---------- PROVIDED DATA
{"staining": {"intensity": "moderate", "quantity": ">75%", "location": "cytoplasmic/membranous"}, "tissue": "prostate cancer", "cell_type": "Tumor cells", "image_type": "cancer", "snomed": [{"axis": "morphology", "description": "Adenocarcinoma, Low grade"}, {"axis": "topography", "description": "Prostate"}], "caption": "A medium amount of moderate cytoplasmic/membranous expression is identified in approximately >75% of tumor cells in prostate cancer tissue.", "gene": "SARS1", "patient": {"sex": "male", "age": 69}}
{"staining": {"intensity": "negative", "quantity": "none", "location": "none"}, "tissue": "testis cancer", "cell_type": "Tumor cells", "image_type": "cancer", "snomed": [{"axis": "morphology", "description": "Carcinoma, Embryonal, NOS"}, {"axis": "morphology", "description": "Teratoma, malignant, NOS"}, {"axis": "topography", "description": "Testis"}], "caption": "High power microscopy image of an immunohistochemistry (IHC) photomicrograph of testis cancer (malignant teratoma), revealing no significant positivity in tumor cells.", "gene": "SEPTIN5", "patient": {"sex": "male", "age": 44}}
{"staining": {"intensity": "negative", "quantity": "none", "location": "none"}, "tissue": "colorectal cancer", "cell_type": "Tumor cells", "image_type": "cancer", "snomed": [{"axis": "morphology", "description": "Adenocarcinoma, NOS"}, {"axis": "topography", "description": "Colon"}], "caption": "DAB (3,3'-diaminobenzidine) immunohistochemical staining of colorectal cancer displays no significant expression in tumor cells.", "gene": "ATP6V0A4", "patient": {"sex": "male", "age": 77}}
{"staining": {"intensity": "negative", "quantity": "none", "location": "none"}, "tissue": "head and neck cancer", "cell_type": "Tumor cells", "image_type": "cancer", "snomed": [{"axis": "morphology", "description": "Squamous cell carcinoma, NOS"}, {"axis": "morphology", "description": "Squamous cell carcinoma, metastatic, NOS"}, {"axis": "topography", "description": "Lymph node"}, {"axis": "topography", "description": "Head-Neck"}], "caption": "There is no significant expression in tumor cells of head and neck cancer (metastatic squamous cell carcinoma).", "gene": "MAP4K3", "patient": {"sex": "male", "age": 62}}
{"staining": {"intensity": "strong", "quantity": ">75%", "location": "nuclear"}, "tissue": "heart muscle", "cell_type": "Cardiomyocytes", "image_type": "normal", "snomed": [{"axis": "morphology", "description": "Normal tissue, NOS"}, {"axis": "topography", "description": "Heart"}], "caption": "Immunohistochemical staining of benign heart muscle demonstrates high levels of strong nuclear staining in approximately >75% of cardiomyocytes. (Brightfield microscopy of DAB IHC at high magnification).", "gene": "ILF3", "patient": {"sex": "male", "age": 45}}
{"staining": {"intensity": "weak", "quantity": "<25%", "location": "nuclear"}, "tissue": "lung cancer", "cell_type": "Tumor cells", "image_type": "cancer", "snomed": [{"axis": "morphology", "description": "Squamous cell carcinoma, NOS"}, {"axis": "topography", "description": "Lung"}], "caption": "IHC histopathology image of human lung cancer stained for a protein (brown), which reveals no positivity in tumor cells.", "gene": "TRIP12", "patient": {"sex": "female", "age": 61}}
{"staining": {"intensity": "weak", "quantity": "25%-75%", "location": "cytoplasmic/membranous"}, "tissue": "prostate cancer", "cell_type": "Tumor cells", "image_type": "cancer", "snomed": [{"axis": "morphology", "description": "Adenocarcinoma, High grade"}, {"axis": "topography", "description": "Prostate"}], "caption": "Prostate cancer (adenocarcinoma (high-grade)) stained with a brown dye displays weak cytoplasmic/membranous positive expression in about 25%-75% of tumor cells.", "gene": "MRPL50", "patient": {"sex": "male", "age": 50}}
--------------------
Search the material for the string "positivity" and return each line that has it.

{"staining": {"intensity": "negative", "quantity": "none", "location": "none"}, "tissue": "testis cancer", "cell_type": "Tumor cells", "image_type": "cancer", "snomed": [{"axis": "morphology", "description": "Carcinoma, Embryonal, NOS"}, {"axis": "morphology", "description": "Teratoma, malignant, NOS"}, {"axis": "topography", "description": "Testis"}], "caption": "High power microscopy image of an immunohistochemistry (IHC) photomicrograph of testis cancer (malignant teratoma), revealing no significant positivity in tumor cells.", "gene": "SEPTIN5", "patient": {"sex": "male", "age": 44}}
{"staining": {"intensity": "weak", "quantity": "<25%", "location": "nuclear"}, "tissue": "lung cancer", "cell_type": "Tumor cells", "image_type": "cancer", "snomed": [{"axis": "morphology", "description": "Squamous cell carcinoma, NOS"}, {"axis": "topography", "description": "Lung"}], "caption": "IHC histopathology image of human lung cancer stained for a protein (brown), which reveals no positivity in tumor cells.", "gene": "TRIP12", "patient": {"sex": "female", "age": 61}}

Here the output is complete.